REQUEST —
Could you restate every entry word for word, minus the pictures?

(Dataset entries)
◆ ◆ ◆ ◆
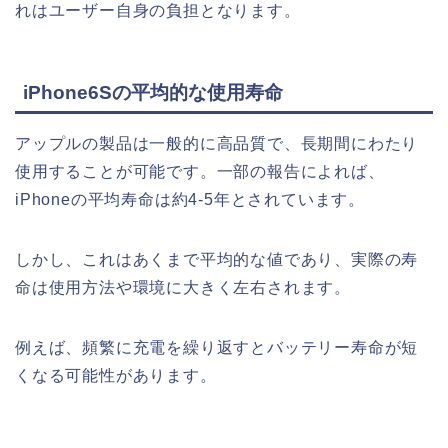
れはユーザー自身の負担となります。
iPhone6Sの平均的な使用寿命
アップルの製品は一般的に高品質で、長期間にわたり
使用することが可能です。一部の報告によれば、
iPhoneの平均寿命は約4-5年とされています。
しかし、これはあくまで平均的な値であり、実際の寿
命は使用方法や環境に大きく左右されます。
例えば、頻繁に充電を繰り返すとバッテリー寿命が短
くなる可能性があります。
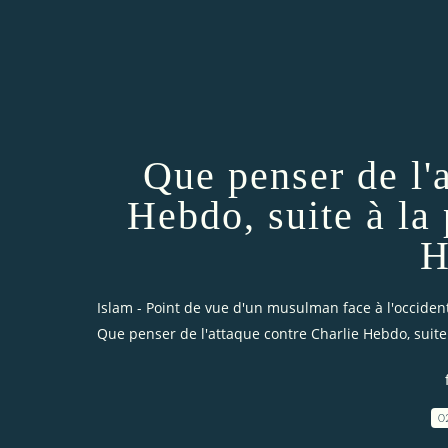
Que penser de l'
Hebdo, suite à la
H
Islam - Point de vue d'un musulman face à l'occiden
Que penser de l'attaque contre Charlie Hebdo, suite
0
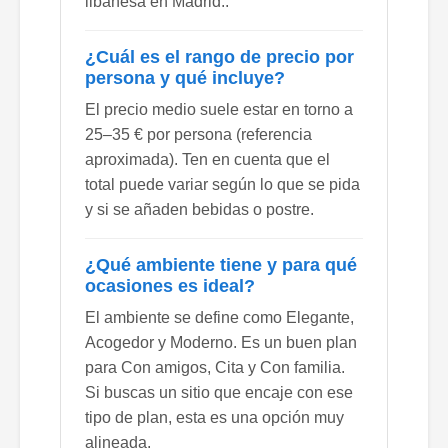
libanesa en Madrid..
¿Cuál es el rango de precio por
persona y qué incluye?
El precio medio suele estar en torno a
25–35 € por persona (referencia
aproximada). Ten en cuenta que el
total puede variar según lo que se pida
y si se añaden bebidas o postre.
¿Qué ambiente tiene y para qué
ocasiones es ideal?
El ambiente se define como Elegante,
Acogedor y Moderno. Es un buen plan
para Con amigos, Cita y Con familia.
Si buscas un sitio que encaje con ese
tipo de plan, esta es una opción muy
alineada.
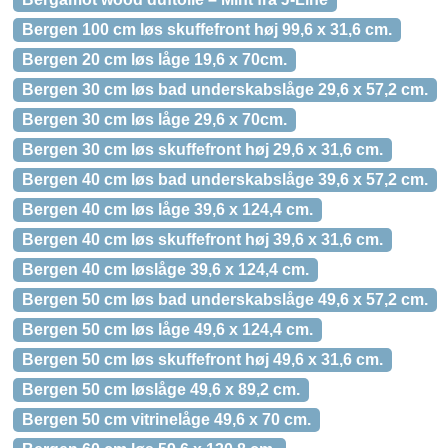
Bergen 100 cm løs skuffefront høj 99,6 x 31,6 cm.
Bergen 20 cm løs låge 19,6 x 70cm.
Bergen 30 cm løs bad underskabslåge 29,6 x 57,2 cm.
Bergen 30 cm løs låge 29,6 x 70cm.
Bergen 30 cm løs skuffefront høj 29,6 x 31,6 cm.
Bergen 40 cm løs bad underskabslåge 39,6 x 57,2 cm.
Bergen 40 cm løs låge 39,6 x 124,4 cm.
Bergen 40 cm løs skuffefront høj 39,6 x 31,6 cm.
Bergen 40 cm løslåge 39,6 x 124,4 cm.
Bergen 50 cm løs bad underskabslåge 49,6 x 57,2 cm.
Bergen 50 cm løs låge 49,6 x 124,4 cm.
Bergen 50 cm løs skuffefront høj 49,6 x 31,6 cm.
Bergen 50 cm løslåge 49,6 x 89,2 cm.
Bergen 50 cm vitrinelåge 49,6 x 70 cm.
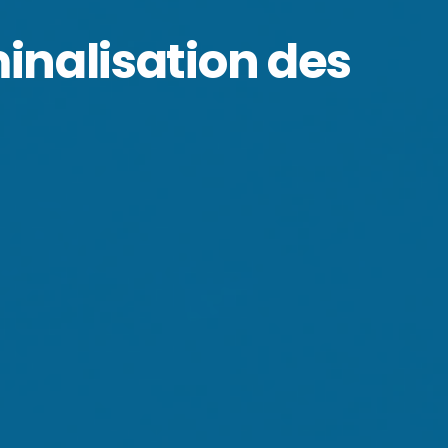
iminalisation des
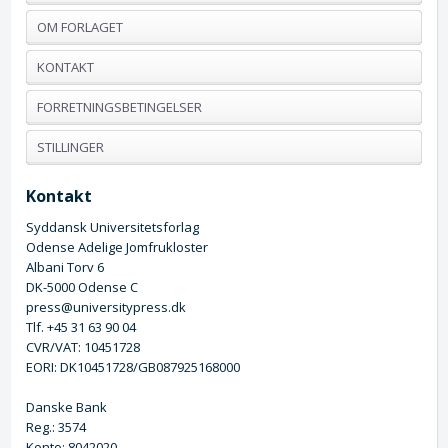
OM FORLAGET
KONTAKT
FORRETNINGSBETINGELSER
STILLINGER
Kontakt
Syddansk Universitetsforlag
Odense Adelige Jomfrukloster
Albani Torv 6
DK-5000 Odense C
press@universitypress.dk
Tlf. +45 31 63 90 04
CVR/VAT: 10451728
EORI: DK10451728/GB087925168000
Danske Bank
Reg.: 3574
Konto: 8042020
◆ ◆ ◆ ◆
WRITTEN ANSWER —
れはユーザー自身の負担となります。
iPhone6Sの平均的な使用寿命
アップルの製品は一般的に高品質で、長期間にわたり
使用することが可能です。一部の報告によれば、
iPhoneの平均寿命は約4-5年とされています。
しかし、これはあくまで平均的な値であり、実際の寿
命は使用方法や環境に大きく左右されます。
例えば、頻繁に充電を繰り返すとバッテリー寿命が短
くなる可能性があります。
Que penser de l'
Hebdo, suite à la
H
Islam - Point de vue d'un musulman face à l'occiden
Que penser de l'attaque contre Charlie Hebdo, suite
0
libanesa en Madrid..
¿Cuál es el rango de precio por
persona y qué incluye?
El precio medio suele estar en torno a
25–35 € por persona (referencia
aproximada). Ten en cuenta que el
total puede variar según lo que se pida
y si se añaden bebidas o postre.
¿Qué ambiente tiene y para qué
ocasiones es ideal?
El ambiente se define como Elegante,
Acogedor y Moderno. Es un buen plan
para Con amigos, Cita y Con familia.
Si buscas un sitio que encaje con ese
tipo de plan, esta es una opción muy
alineada.
Bergen 100 cm løs skuffefront høj 99,6 x 31,6 cm.
Bergen 20 cm løs låge 19,6 x 70cm.
Bergen 30 cm løs bad underskabslåge 29,6 x 57,2 cm.
Bergen 30 cm løs låge 29,6 x 70cm.
Bergen 30 cm løs skuffefront høj 29,6 x 31,6 cm.
Bergen 40 cm løs bad underskabslåge 39,6 x 57,2 cm.
Bergen 40 cm løs låge 39,6 x 124,4 cm.
Bergen 40 cm løs skuffefront høj 39,6 x 31,6 cm.
Bergen 40 cm løslåge 39,6 x 124,4 cm.
Bergen 50 cm løs bad underskabslåge 49,6 x 57,2 cm.
Bergen 50 cm løs låge 49,6 x 124,4 cm.
Bergen 50 cm løs skuffefront høj 49,6 x 31,6 cm.
Bergen 50 cm løslåge 49,6 x 89,2 cm.
Bergen 50 cm vitrinelåge 49,6 x 70 cm.
iminalisation des
OM FORLAGET
KONTAKT
FORRETNINGSBETINGELSER
STILLINGER
Kontakt
Syddansk Universitetsforlag
Odense Adelige Jomfrukloster
Albani Torv 6
DK-5000 Odense C
press@universitypress.dk
Tlf. +45 31 63 90 04
CVR/VAT: 10451728
EORI: DK10451728/GB087925168000
Danske Bank
Reg.: 3574
Konto: 8042020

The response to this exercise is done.